BYGONES & OBSOLETE STORIES: Avoiding the Vietnam Draft…by Clark Phelps

VIETNAM –  KEN BURNS & LYNN NOVICK

I watched the PBS Television series on the Vietnam.War. I did not serve – I made no apology then and find no need to apologize now that I anguished for years to not be drafted – I am not a hero. I was a draft resistor. Nobody needs to thank me for my service.

The series shows that our part in the war was misguided and doomed from the start. I’m certain that there was wasted heroism by brave boys the same age as me.
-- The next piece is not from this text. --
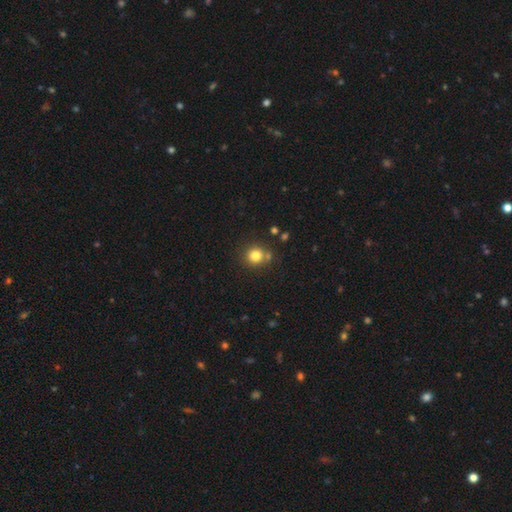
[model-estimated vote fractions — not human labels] smooth 80%, star or artifact 13%, featured or disk 7%. Down the decision tree: how rounded — round (90%); merging — none (75%).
Many of my friends served, some were wounded, acquaintances were killed. North Vietnam and their brand of communism was never a threat to our United States. My friends that returned as soldiers were never dealt harshly by me. We had a somber understanding that the world was crazy and we survived.

 

ON BECOMING

Magazines: Among the small luxuries I enjoyed as a small-town Utah boy, were the many magazines my parents subscribed to. At six years old I received a Donald Duck comic book addressed with my name on it, posted to our house. I felt grown-up having my own mail delivered to just me, a small towhead kid. Among others, we had subscriptions to Saturday Evening Post, Look, Life, Newsweek, National Geographic, Time and Esquire. Mother received Vogue, Elle, and Harper’s Bazaar. We had stacks of magazines.

My circadian clock, even as a six-year-old, got me up alert at 5 o’clock in the morning. Everybody thought it was unusual, but no-one tried to stop me from getting up. If I wanted, I could greet the newspaper boy, or the milkman and talk him into giving me a chocolate milk that was later billed to my parents. But mostly I remember sitting comfortably on the shag carpeted floor, next to the heat register in the winter, and perusing the various magazines and the morning Tribune. I was exposed to a great deal of adult information. In the newspaper I enjoyed reading Dan Valentine, Ann Landers as well as the comic strips. Presidential trivia was a child hood hobby so the syndicated columns by Eleanor Roosevelt were never missed.

 I remember a fascination of lingerie clad women in my mother’s fashion magazines. Cigarettes were allowed to advertise in magazines back then and spent a lot of money making them interesting and intriguing. There would be a whole page dedicated to the scientific Micronite filter that took out much of the nicotine and tars by using asbestos. Later I would go on to smoke Kent cigarettes with the comfort that I am smoking the healthier cigarette.

I was a voracious reader and the magazines exposed me to a lot of the world I might’ve missed from Midvale Utah without them. I am the youngest of four. My smarter older brother Kendall moved to San Francisco in 1957. Before he left, he showed me a few things, and taught me to play chess and poker. I admired him. When I was 15 he gifted me a subscription to The New Republic, a magazine of articles on politics and the arts. It was over my head, but I stretched my intellect to try and understand what was being written.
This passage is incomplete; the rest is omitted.